# š



## Gavril

How do you type the letter š on a Finnish keyboard (toivon, että näppäilemäni kirjain on nähtävissä)?

Also, do native Finnish speakers tend to have problems pronouncing the sound of this letter (i.e., when they are starting to learn English or another language that has this sound)? Is there another sound commonly used to approximate the pronunciation of š (in the way that some English speakers substitute  for Finnish [y])?

Kiitos etukäteen


----------



## sakvaka

The funny thing is that the letter doesn't exist on Finnish keyboards! That's why it's often replaced by 'sh' or just simply 's'. I usually dig the letter up with Charmap.exe.

This link may also help: http://fi.wikipedia.org/wiki/Š

I haven't noticed anyone to have problems with this sound.


----------



## hui

sakvaka said:


> The funny thing is that the letter [š] doesn't exist on Finnish keyboards!



Well, that may be true if you use Windows. I use Fedora linux. When I type AltGr-s, I get š (lower case). When I type Shift-AltGr-S, I get Š (upper case).

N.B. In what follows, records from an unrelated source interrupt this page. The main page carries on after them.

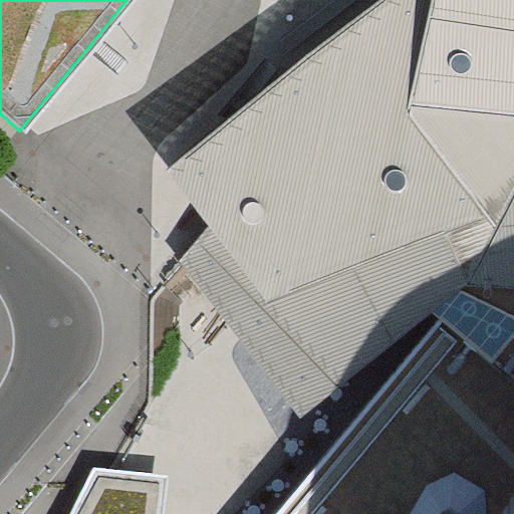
[(513,362),(513,0),(377,0),(238,108),(165,166),(210,226),(212,229),(306,346),(337,387),(434,311),(443,319),(506,365),(513,362)]
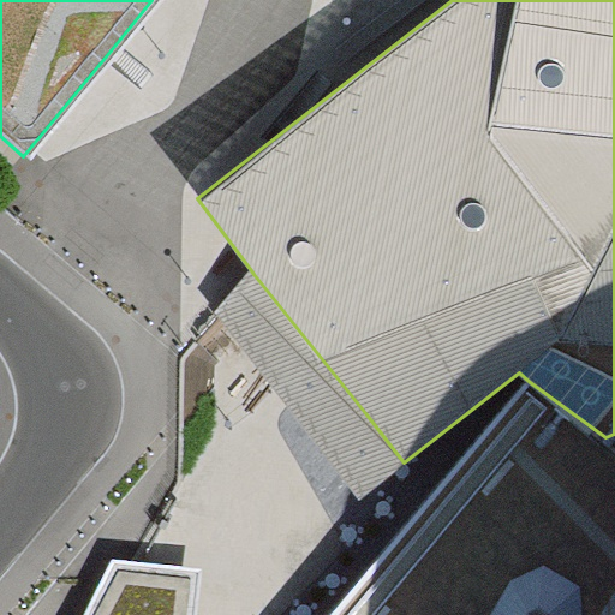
[(254,274),(251,270),(213,315),(358,501),(404,463),(366,415),(254,274)]
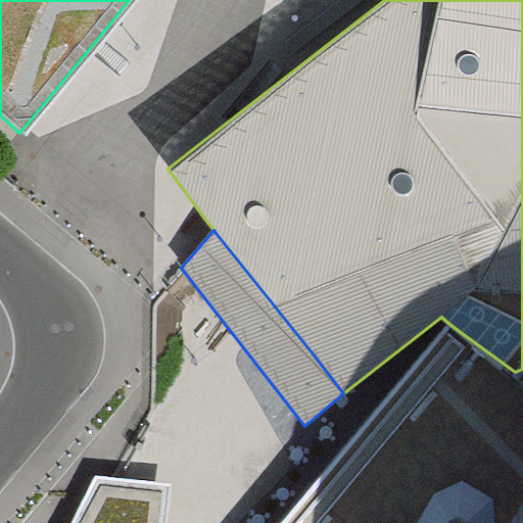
[(512,522),(522,506),(522,377),(515,372),(450,325),(279,522),(512,522)]
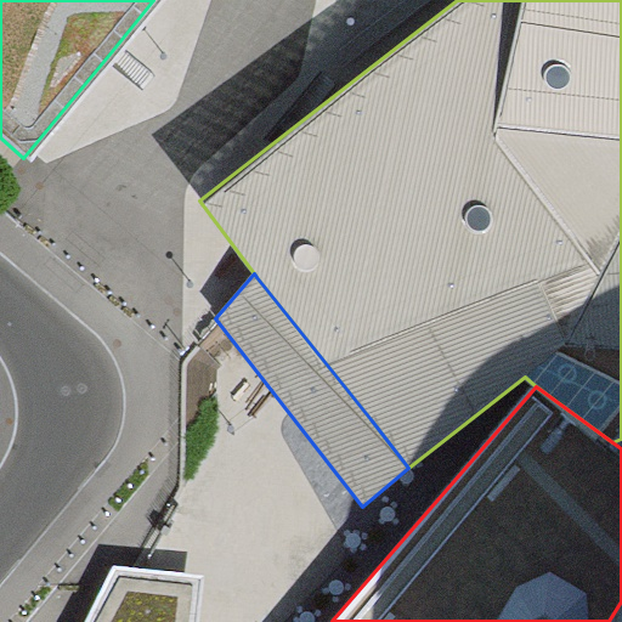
[(193,621),(197,575),(139,565),(112,561),(88,617),(85,621),(193,621)]
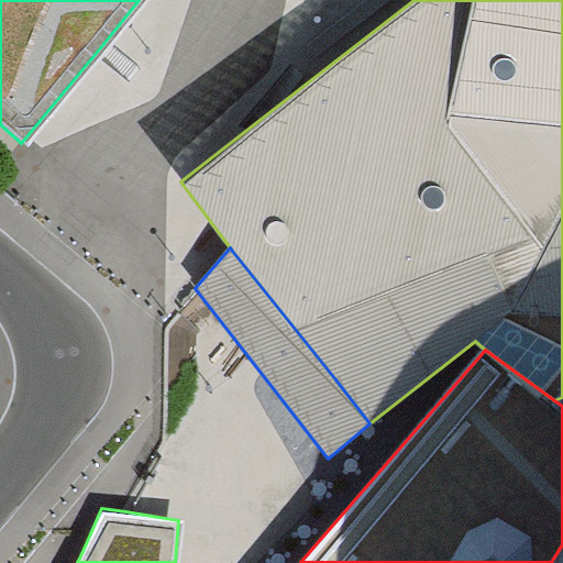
[(562,562),(562,544),(551,562),(562,562)]
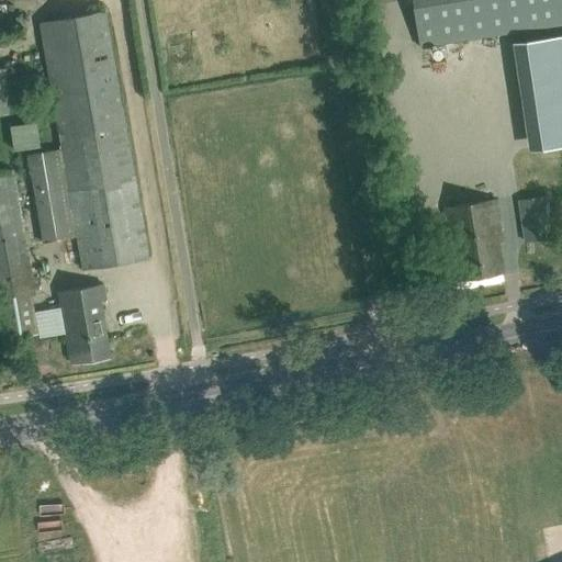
[(561,0),(412,0),(419,46),(561,24),(561,0)]
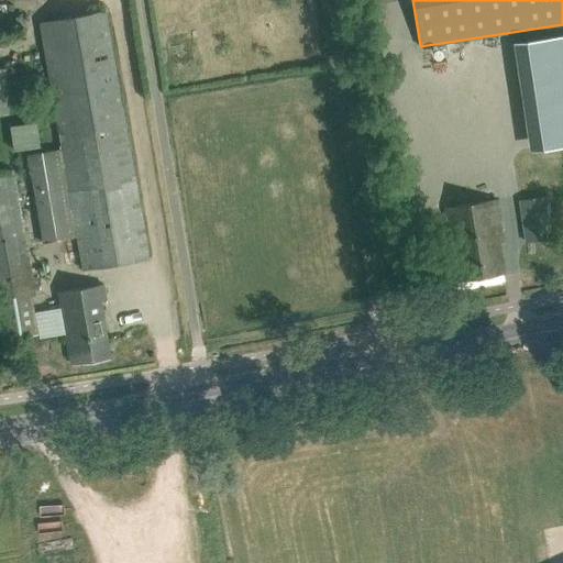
[(148,260),(106,11),(41,23),(63,151),(29,157),(44,243),(77,236),(84,271),(148,260)]
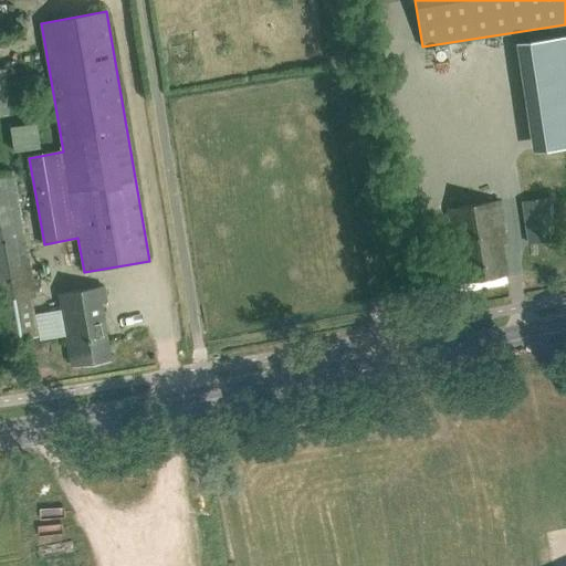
[(565,35),(516,43),(533,152),(565,146),(565,35)]
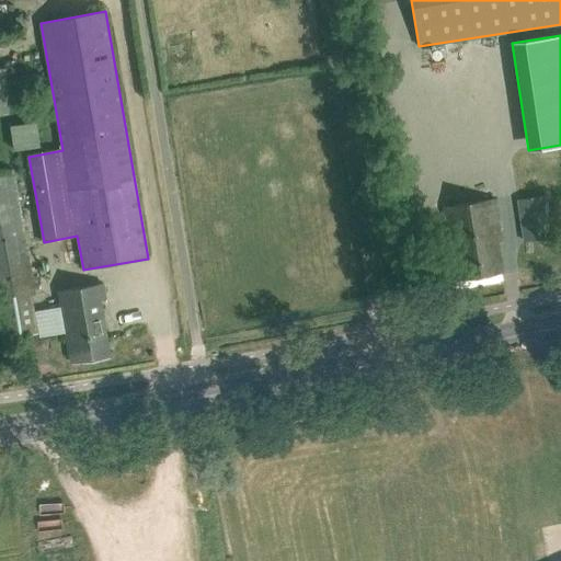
[(0,114),(9,114),(7,69),(0,69),(0,114)]
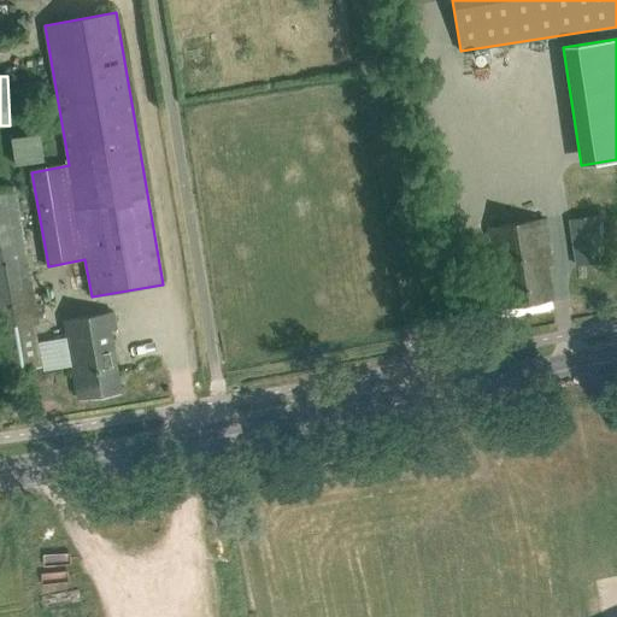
[(42,368),(35,325),(39,324),(13,187),(0,189),(0,331),(3,331),(10,372),(42,368)]
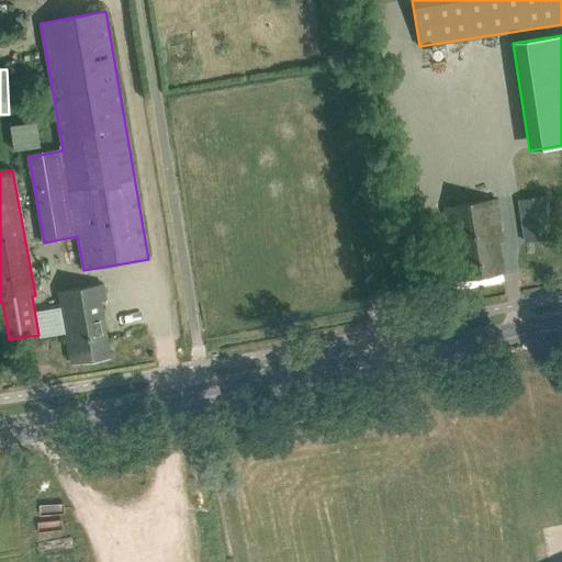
[(548,197),(519,200),(525,244),(553,238),(548,197)]
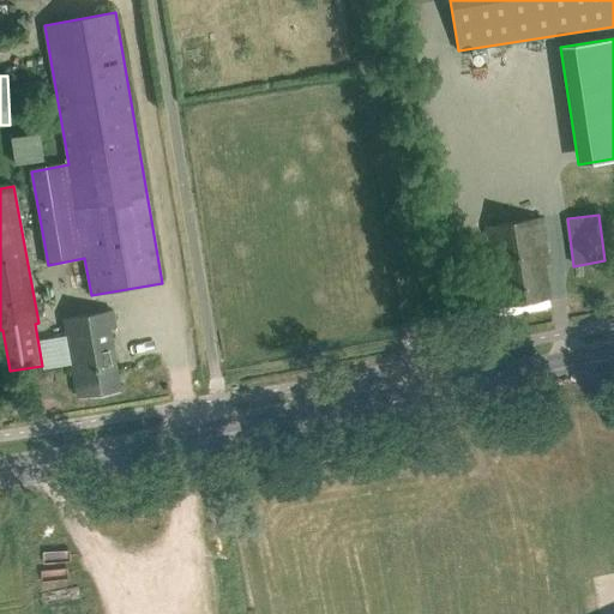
[(543,265),(548,264),(543,239),(545,239),(541,218),(537,218),(497,226),(487,227),(493,266),(500,265),(506,305),(549,298),(543,265)]
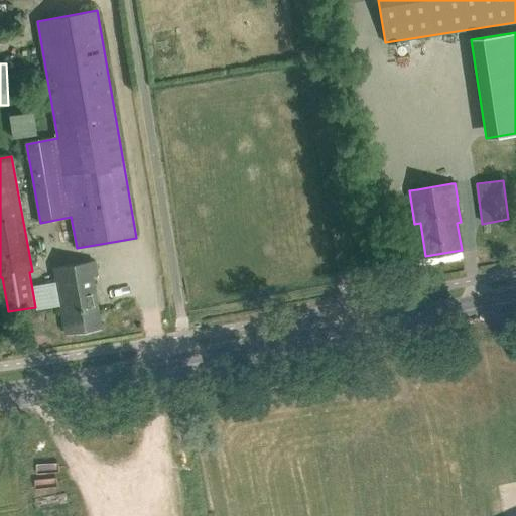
[(66,334),(102,328),(93,276),(98,275),(95,260),(53,268),(66,334)]
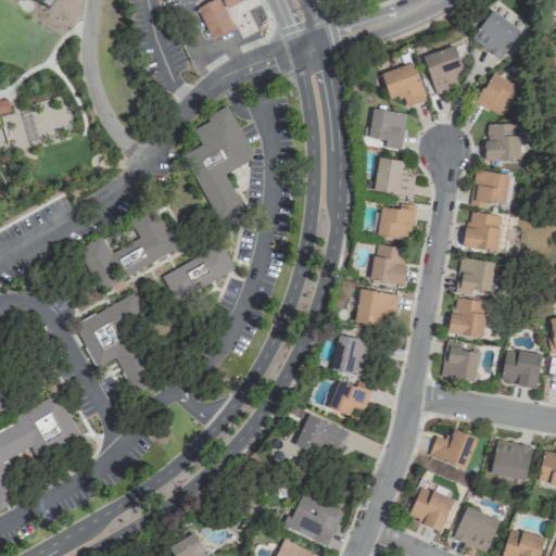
[(242,0),(220,0),(225,9),(242,0)]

My keyboard layout  is "Finland Classic" and the character set is UTF8. With the default Finnish character set ("Finland"), AltGr-s gives me a ß (German "ss") and shift-AltGr-S is a dead key.


----------



## Finland

Hello!



Gavril said:


> How do you type the letter š on a Finnish keyboard (toivon, että näppäilemäni kirjain on nähtävissä)?


 
I always type alt+0154.



Gavril said:


> Also, do native Finnish speakers tend to have problems pronouncing the sound of this letter (i.e., when they are starting to learn English or another language that has this sound)? Is there another sound commonly used to approximate the pronunciation of š (in the way that some English speakers substitute  for Finnish [y])?




Yes, it is extremely common that even those Finns who speak English fairly fluently have difficulties pronouncing this sound at least if they don't pay attention to it when speaking. They usually pronounce it as the Finnish s (which is softer than the English s and thus a little bit closer to the sh sound).

HTH
S


----------